The CAA’s proposed changes to Visual Flight Rules (VFR) minima in Class D airspace are ‘deeply flawed’ according to the All-Party Parliamentary Group on General Aviation (APPG-GA).
“In increasing the vertical distance from cloud requirement, they will encourage GA pilots who wish to transit Class D to either go lower or go around it altogether. Both these clearly increase the risk involved,” said Lord Kirkhope of Harrogate, Parliamentary Chair of the APPG-GA’s Airspace working group.
“In our opinion, the CAA’s approach to this change is deeply flawed.”
The new measures proposed by the CAA are designed to bring the UK into line with Standardised European Rules of the Air (SERA).
Currently, the UK has an exemption on minima specified in SERA to allow flights in Class D to simply remain clear of cloud. New rules would mean pilots would need to stay at least 1,500ft below cloud if they wish to remain VFR in a control zone.
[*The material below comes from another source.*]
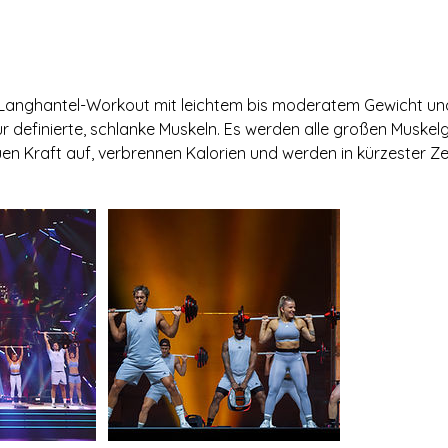
Langhantel-Workout mit leichtem bis moderatem Gewicht und
 definierte, schlanke Muskeln. Es werden alle großen Muskelg
en Kraft auf, verbrennen Kalorien und werden in kürzester Zeit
The CAA’s solution would be to encourage increased usage of Special VFR (SVFR) procedures. Their preferred option would be to amend these procedures so air traffic control (ATC) units would no longer have to separate SVFR traffic from other SVFR traffic when visibility is greater than 5km at the controlling airport.
Grant Shapps MP, chair of the APPG-GA, said, “Whichever way you cut it, increased use of SVFR is going to increase the workload on ATC and pilots alike.
“If these proposals go ahead, we are likely to see greater numbers of refusals for GA to enter controlled airspace, creating a greater risk of mid-air collisions in the choke points which exist around in the UK’s crowded airspace.
“The CAA’s own analysis shows the cloud ceiling is at or below 3,000ft for 73 per cent of the time in the UK. It should be recognised that the weather on our island is different from most other countries in which SERA are applied. Removing the current exemption is an unhelpful rules tiding exercise, which will disproportionality disadvantage light GA.”